Well-defined synthetic copolymers with pendant aldehydes form biocompatible strain-stiffening hydrogels and enable competitive ligand displacement

Dynamic hydrogels are attractive platforms for tissue engineering and regenerative medicine, due to their ability to mimic key extracellular (ECM) mechanical properties like strain-stiffening and stress relaxation, while enabling enhanced processing characteristics like injectability, 3D printing, and self-healing. Systems based on imine-type dynamic covalent chemistry (DCvC) have become increasingly popular. Yet, most reported polymers comprising aldehyde groups are based either on end-group modified synthetic or side-chain modified natural polymers; synthetic versions of side-chain modified polymers are noticeably absent. To facilitate access to new classes of dynamic hydrogels, we report the straightforward synthesis of a water-soluble copolymer with a tunable fraction of pendant aldehyde groups (12–64%) using controlled radical polymerization, and their formation into hydrogel biomaterials with dynamic crosslinks. We found the polymer synthesis to be well-controlled with the determined reactivity ratios consistent with blocky gradient microarchitecture.

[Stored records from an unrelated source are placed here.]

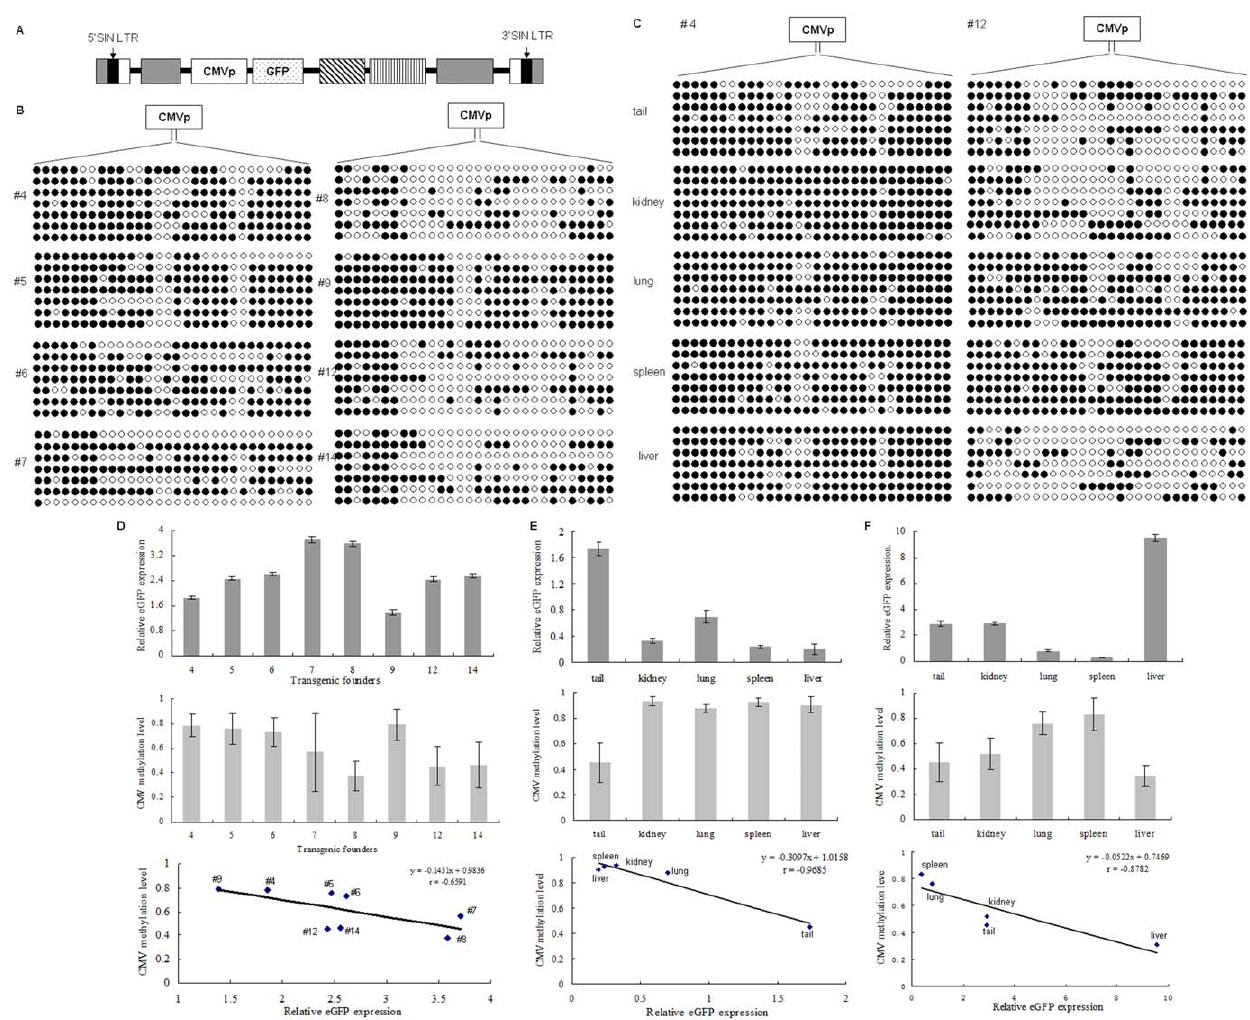
Figure 5. Correlation of CMV promoter methylation status with GFP expression level of transgenic sheep. (A) Schematic of pLEX-EGFP vector. (B) Status of the CMV promoter methylation in 8 transgenic sheep. The 487bp sequences of CMV promoter containing one CpG islands were targeted for methylation analysis. Genomic DNAs extracted from 8 transgenic lambs ( # 4–12) were treated with bisulfite and sequenced at least 7 clones for each sample. (C) Status of the CMV promoter methylation in tested tissues of two anatomized lambs ( # 4 and # 12). Genomic DNAs extracted from tail tips, liver, lung, kidney and spleen were treated with bisulfite and sequenced at least 7 clones for each sample. The black cycles represented the methylated CpG and the white cycles represented the non-methylated CpG. ( D) Correlation of GFP expression with methylation level of lentiviral CMV promoter of transgenic lambs. Densitometric quantification of the relative GFP expression was assayed by Western blotting (Fig. 3B) in tail tips of transgenic lambs # 4–14 (up panel). Methylation levels were measured by the average ratios of methylated CpGs to total CpGs of the target CMV promoter sequence (middle panel). Correlation of the methylation levels of CMV promoter with GFP expression of 8 transgenic sheep was analyzed (low panel). (E and F) Correlation of GFP expression with methylation levels of CMV promoter in tested tissues of anatomized lambs ( # 4 and # 12). Densitometric quantification of the relative GFP expression was assayed by Western blotting (Fig. 4B) in tissues of # 4 (E, up panel) and # 12 (F, up panel) lamb. Methylation levels of CMV promoter in tested tissues of # 4 (E, middle panel) and # 12 (F, middle panel ) lambs were based on Fig. 5C. The average rate of methylated CpGs in the 487 bp region of CMV promoter was defined as the indicator of methylation status. Correlation of methylation levels of CMV promoter with GFP expression levels was analyzed in tested tissues of # 4 (E, low panel) and # 12 (F, low panel)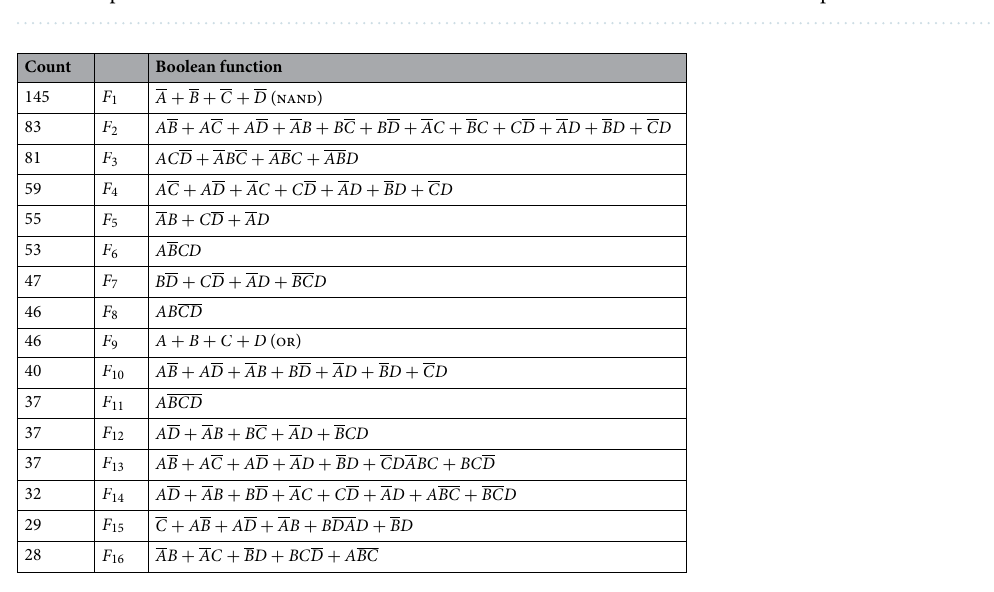
Figure 4. Counts of realised Boolean functions discovered in laboratory experiments. Horizontal axis is a decimal representation of functions. Vertical axis is a number of functions discovered in experiments.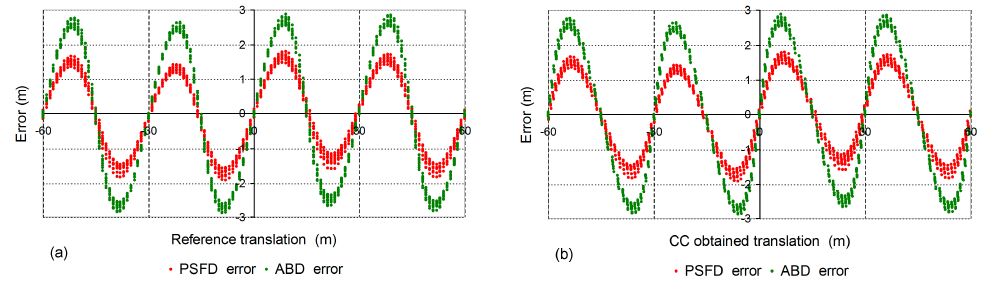
Figure 9. ( a ) The obtained errors versus the actual applied translations ( T IN ). Several results for each T IN are plotted from different band combinations applying CC. ( b ) The errors versus the translations ( T OUT ). In red and green are the errors associated with the PSFD and ABD image sets, respectively. The high number of results obtained along the sub-pixel reference translations allows for the analysis of the intra-pixel behavior of the errors (Figure 9). This also shows how these errors cannot be treated stochastically, in terms of standard deviation.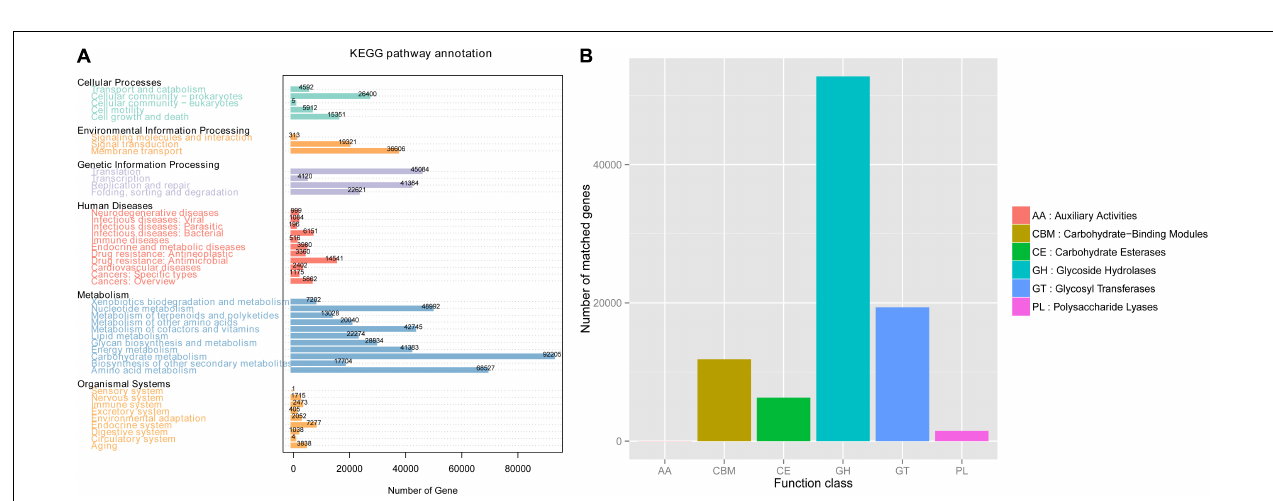
FIGURE 4 | Common functional database annotations. (A) KEGG annotations and (B) CAZy annotations.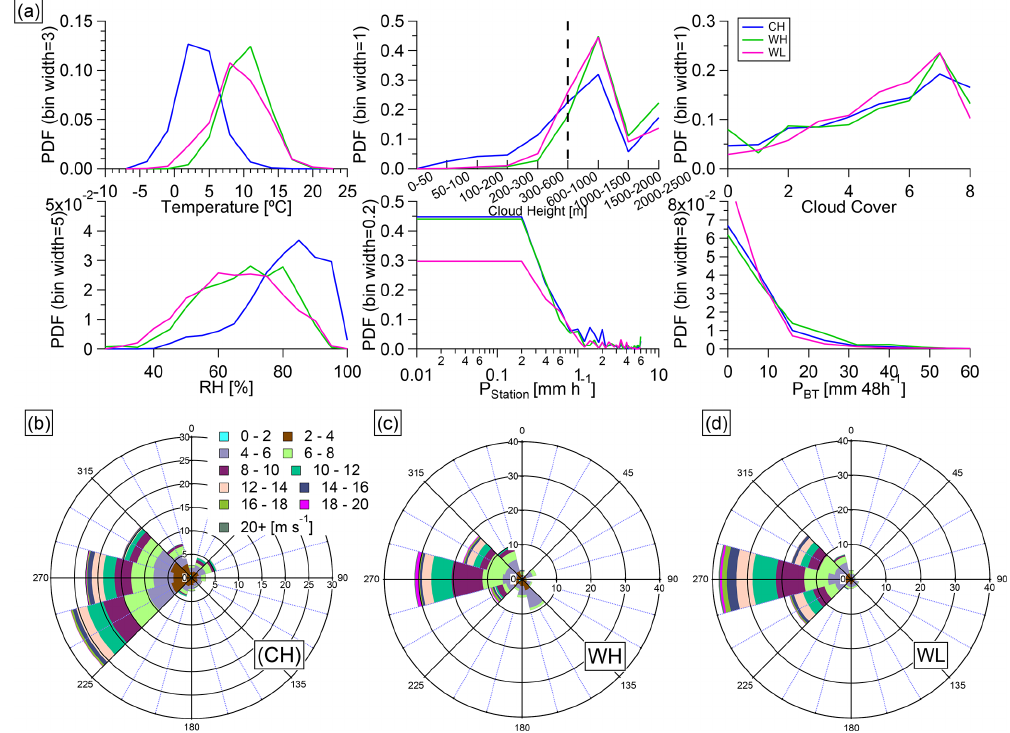
Figure 10. (a) Probability density function (PDF) of temperature, relative humidity (RH), cloud cover, cloud height, precipitation measured at the station ( P Station ), and cumulative precipitation along the backward trajectory in the past 2d ( P BT ) averaged for all samples collected during cold season high (CH, blue lines), warm season high (WH, green lines), and warm season low (WL, magenta lines). (b, c, d) The wind rose plots for CH, WH, and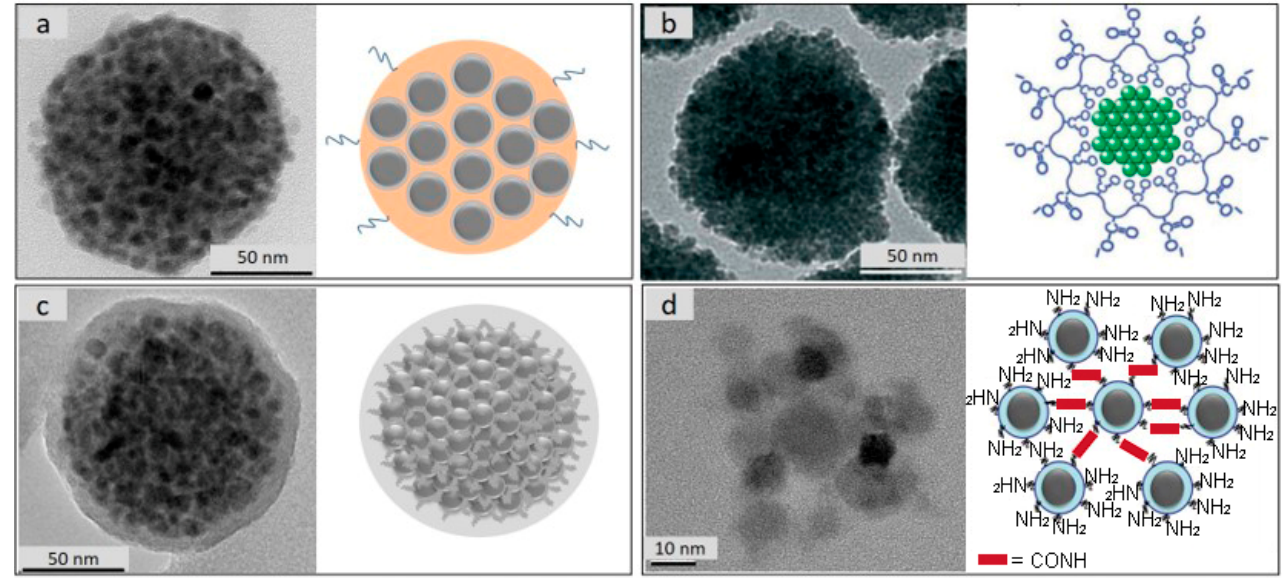
Figure 6. TEM images and corresponding schematic illustrations of synthesized magnetically guidable nanoparticle clusters. ( a ) Composite magnetic nanoparticle cluster composed of superparamagnetic maghemite nanoparticles and biocompatible polymer [85] ( b ) One-pot solvothermal synthesis of clusters composed of many superparamagnetic magnetite nanoparticles. Adapted with permission from [84] Copyright 2007, with permission from Wiley. ( c ) Emulsion/evaporation-based clustering of hydrophobic maghemite nanoparticles following silica coating. Reprinted from [29], Copyright 2014, with permission from Elsevier. ( d ) Chemical cross-linking method of differently functionalized superparamagnetic maghemite nanoparticles forming synthesized magnetically guidable nanoparticle cluster, adapted from [42]. CC BY 4.0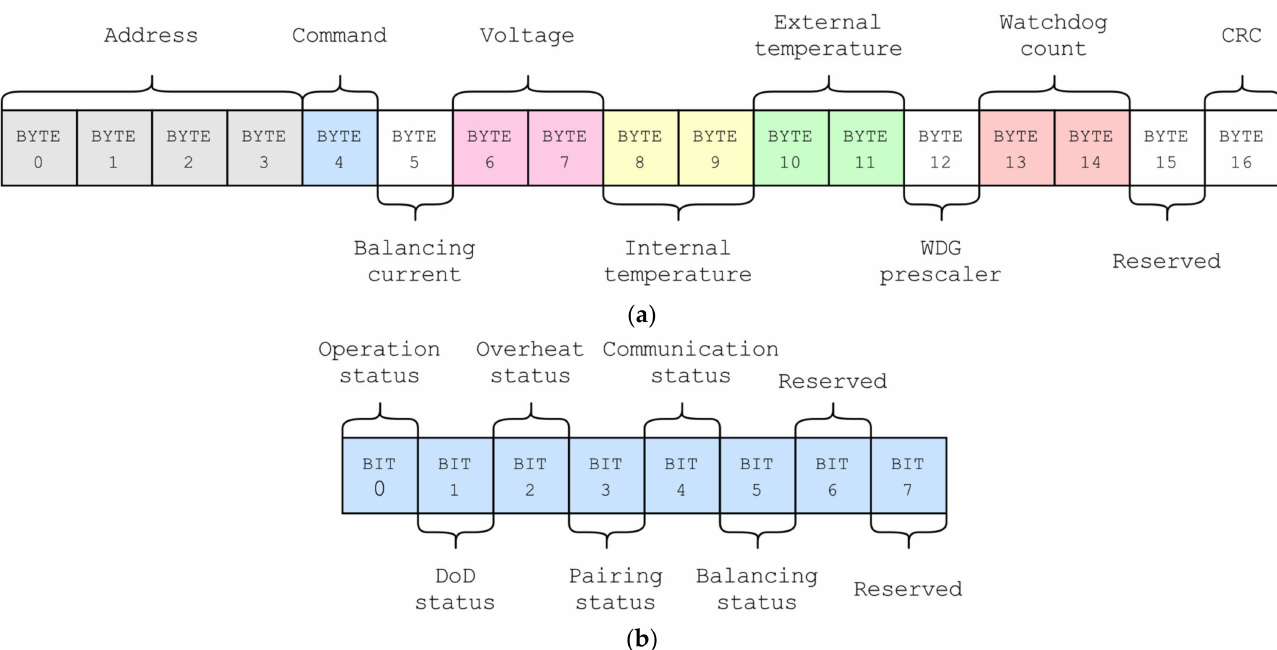
Figure 10. Communication between the MBMS modules: ( a ) the layout of communication frames sent by BMC and SU; ( b ) status flags in the ‘Command’ Byte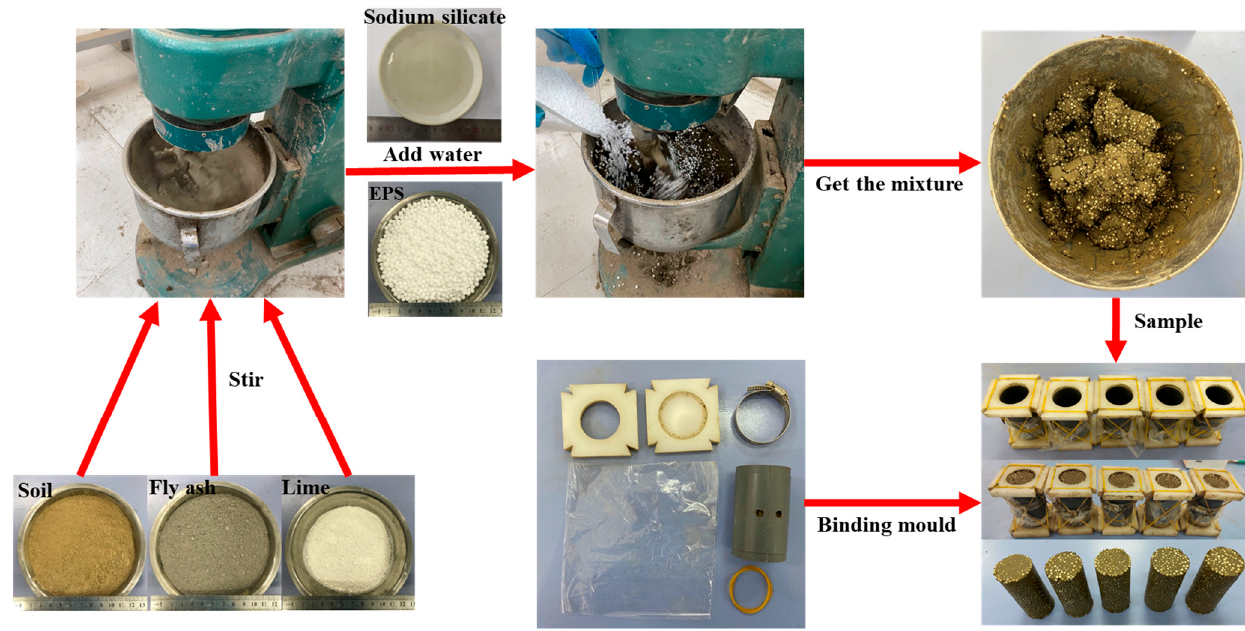
Figure 4. Sample preparation process.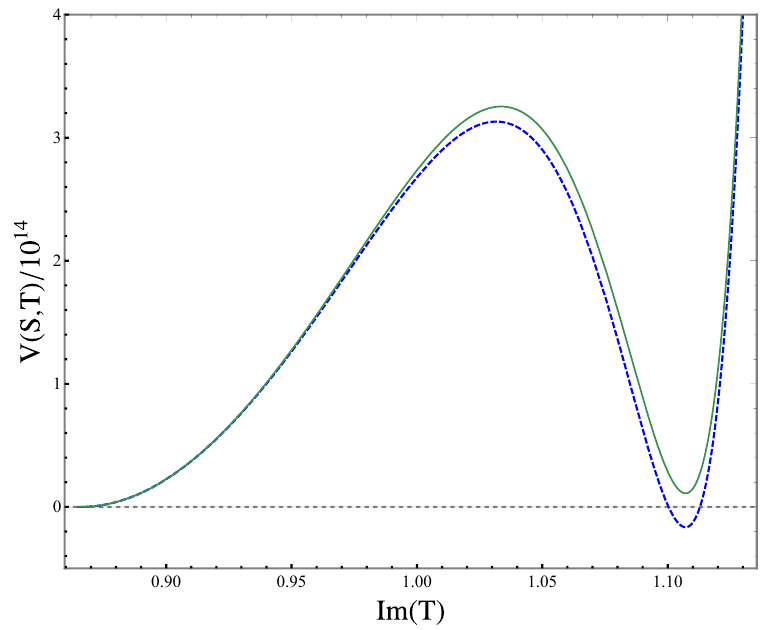
Figure 7 . Potential for the parameters { β = 10 − 3 , m = 2 , n = 2 } . The AdS global minimum is located at T = − 0 . 5+1 . 107 i while the fixed point T = ρ is a Minkowski local minimum as expected from section 3.2. When we turn the dilaton dependence on and A ( S, ¯ S ) satisfies eq. (3.18), the minimum in the outer rim becomes a dS local minimum, while T = ρ stays a Minkowski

Subsequently, we observed fast gelation kinetics with imine-type crosslinking. We were able to vary hydrogel stiffness from ≈ 2–20 kPa, tune the onset of strain-stiffening towards a biologically relevant regime (σc ≈ 10 Pa), and demonstrate cytocompatibility using human dermal fibroblasts. Moreover, to begin to mimic the dynamic biochemical nature of the native ECM, we highlight the potential for temporal modulation of ligands in our system to demonstrate ligand displacement along the copolymer backbone via competitive binding. The combination of highly tunable composition, stiffness, and strain-stiffening, in conjunction with spatiotemporal control of functionality, positions these cytocompatible copolymers as a powerful synthetic platform for the rational design of next-generation synthetic biomaterials.